Here is the final psuedo code

   foreach enemy in enemies
   velocity = (playerPos - enemy.pos).normalize * speed
   lookAt = velocity.angle() // update lookAngle before calculating scatter

   pushback = new Vector2(0,0)
   var newPos = enemy.pos + velocity
   foreach checkScatter in enemies
      if (checkScatter = enemy) continue
      otherTowardsMe = newPos - checkScatter.pos
      if (otherTowardsMe.squaredMagnitude < minAllowedRadiusSquared)
         // Too close to someone!
         otherTowardsMeMagnitude = otherTowardsMe.magnitude
         // need to adjust amountToPushBack, or we get gif number 2
         amountToPushBack = minAllowedRadius - otherTowardsMeMagnitude
         pushback += otherTowardsMe / otherTowardsMeMagnitue * amountToPushBack

   enemy.pos = newPos + pushback

As you might (or might not) notice is that I use the squaredDistance and squaredMagnitude in the first check, where we see if we are in contact.
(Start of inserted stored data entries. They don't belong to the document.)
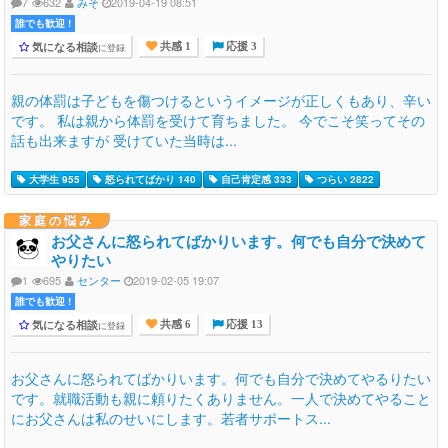
7
632
みそ
2019-04-19 08:51
誰でも歓迎 !
気になる相談
に登録
共感 1
応援 3
親の体罰は子どもを傷つけるというイメージが正しくもあり、辛い
です。 私は親から体罰を受けて育ちました。 今でこそ笑ってその
話も出来ますが 受けていた当時は...
大学生 955
怒られてばかり 140
自己肯定感 333
つらい 2822
家庭の悩み
お父さんに怒られてばかりいます。何でも自分で決めて
やりたい
1
695
センター
2019-02-05 19:07
誰でも歓迎 !
気になる相談
に登録
共感 6
応援 13
お父さんに怒られてばかりいます。何でも自分で決めてやるりたい
です。就職活動も親に頼りたくありません。一人で決めてやること
にお父さんは私のせいにします。若者サポートス...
This is to avoid using squared root in the inner loop (that would be a lot of square root calculations).

However, if we do have a hit we calculate the actual magnitude, so we can adjust the amount of pushback. I store it in a variable as I need it twice.

There might be even more optimized ways to do this, but doing a sqrt for N^(N-1) seemed a bit too expensive.

Oh… and this was also my first attempt at using Godot engine. Is was actually really pleasant! I might actually start using it instead of Unity for experiments and personal prototypes… at least for a while, as a test!